Scan the entries below for the word "means", then copy each line that holds it.
── DATA TO EXAMINE ──
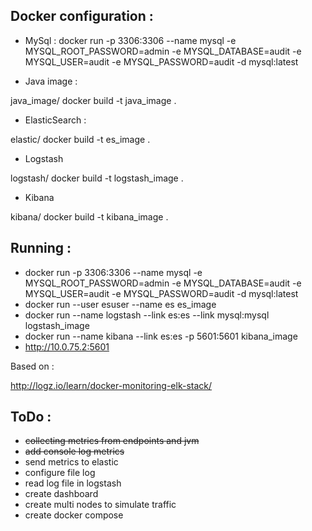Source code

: ## Docker configuration :

* MySql :
docker run -p 3306:3306 --name mysql -e MYSQL_ROOT_PASSWORD=admin -e MYSQL_DATABASE=audit -e MYSQL_USER=audit -e MYSQL_PASSWORD=audit -d mysql:latest

* Java image :

java_image/ docker build -t java_image .

* ElasticSearch :

elastic/ docker build -t es_image .

* Logstash

logstash/ docker build -t logstash_image .

* Kibana

kibana/ docker build -t kibana_image .


## Running :

* docker run -p 3306:3306 --name mysql -e MYSQL_ROOT_PASSWORD=admin -e MYSQL_DATABASE=audit -e MYSQL_USER=audit -e MYSQL_PASSWORD=audit -d mysql:latest
* docker run --user esuser --name es es_image
* docker run --name logstash --link es:es --link mysql:mysql logstash_image
* docker run --name kibana --link es:es -p 5601:5601 kibana_image
* http://10.0.75.2:5601


Based on :

http://logz.io/learn/docker-monitoring-elk-stack/

## ToDo :

* <s>collecting metrics from endpoints and jvm</s>
* <s>add console log metrics</s>
* send metrics to elastic
* configure file log
* read log file in logstash
* create dashboard
* create multi nodes to simulate traffic
* create docker compose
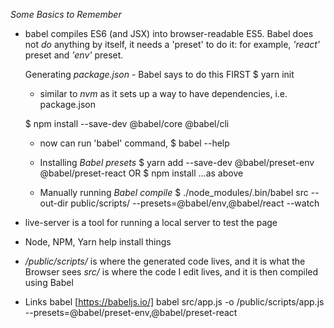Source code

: *Some Basics to Remember*
+ babel compiles ES6 (and JSX) into browser-readable ES5. Babel does not *do* anything by itself, it needs a 'preset' to do it: for example, *'react'* preset and *'env'* preset.

  Generating *package.json* - Babel says to do this FIRST
  $ yarn init
  - similar to *nvm* as it sets up a way to have dependencies, i.e. package.json

  $ npm install --save-dev @babel/core @babel/cli 
  - now can run 'babel' command, $ babel --help

  - Installing *Babel presets*
  $ yarn add --save-dev @babel/preset-env @babel/preset-react 
  OR $ npm install ...as above

  - Manually running *Babel compile*
  $ ./node_modules/.bin/babel src --out-dir public/scripts/ --presets=@babel/env,@babel/react --watch

+ live-server is a tool for running a local server to test the page
+ Node, NPM, Yarn help install things
+ */public/scripts/* is where the generated code lives, and it is what the Browser sees
  *src/* is where the code I edit lives, and it is then compiled using Babel

+ Links
babel [https://babeljs.io/]
babel src/app.js -o /public/scripts/app.js --presets=@babel/preset-env,@babel/preset-react
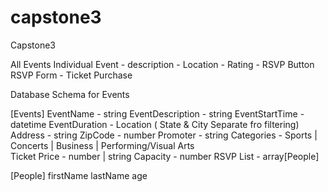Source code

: # capstone3

Capstone3

All Events
Individual Event - description - Location - Rating - RSVP Button
RSVP Form - Ticket Purchase

Database Schema for Events

[Events]
EventName - string
EventDescription - string
EventStartTime - datetime
EventDuration -
Location ( State & City Separate fro filtering)
Address - string
ZipCode - number
Promoter - string
Categories - Sports | Concerts | Business | Performing/Visual Arts  
Ticket Price - number | string
Capacity - number
RSVP List - array[People]

[People]
firstName
lastName
age
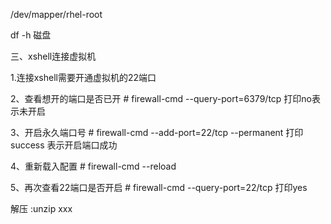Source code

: /dev/mapper/rhel-root





df -h 磁盘



三、xshell连接虚拟机

1.连接xshell需要开通虚拟机的22端口

2、查看想开的端口是否已开 # firewall-cmd --query-port=6379/tcp    打印no表示未开启

3、开启永久端口号 # firewall-cmd --add-port=22/tcp --permanent   打印success 表示开启端口成功 

4、重新载入配置 # firewall-cmd --reload

5、再次查看22端口是否开启 # firewall-cmd --query-port=22/tcp    打印yes



解压 :unzip  xxx 

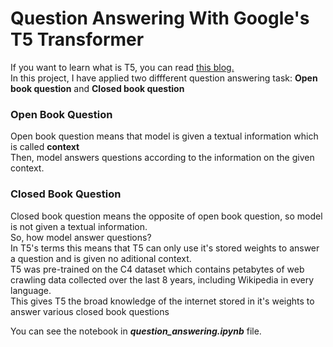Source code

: # Question Answering With Google's T5 Transformer
If you want to learn what is T5, you can read [this blog.](https://medium.com/syncedreview/google-t5-explores-the-limits-of-transfer-learning-a87afbf2615b) <br/>
In this project, I have applied two diffferent question answering task: **Open book question** and **Closed book question** <br/>
### Open Book Question 
Open book question means that model is given a textual information which is called **context** <br/>
Then, model answers questions according to the information on the given context. <br/>
### Closed Book Question
Closed book question means the opposite of open book question, so model is not given a textual information. <br/>
So, how model answer questions? <br/>
In T5's terms this means that T5 can only use it's stored weights to answer a question and is given no aditional context. <br/>
T5 was pre-trained on the C4 dataset which contains petabytes of web crawling data collected over the last 8 years, including Wikipedia in every language. <br/>
This gives T5 the broad knowledge of the internet stored in it's weights to answer various closed book questions <br/>



You can see the notebook in ***question_answering.ipynb*** file. 


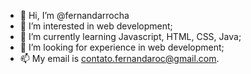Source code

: - 👋 Hi, I’m @fernandarrocha
- 👀 I’m interested in web development;
- 🌱 I’m currently learning Javascript, HTML, CSS, Java;
- 💞️ I’m looking for experience in web development;
- 📫 My email is contato.fernandaroc@gmail.com.

<!---
fernandarrocha/fernandarrocha is a ✨ special ✨ repository because its `README.md` (this file) appears on your GitHub profile.
You can click the Preview link to take a look at your changes.
--->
───
**SOLUTION FOR THIS PROBLEM**
Open book question means that model is given a textual information which is called **context** <br/>
Closed book question means the opposite of open book question, so model is not given a textual information. <br/>
In T5's terms this means that T5 can only use it's stored weights to answer a question and is given no aditional context. <br/>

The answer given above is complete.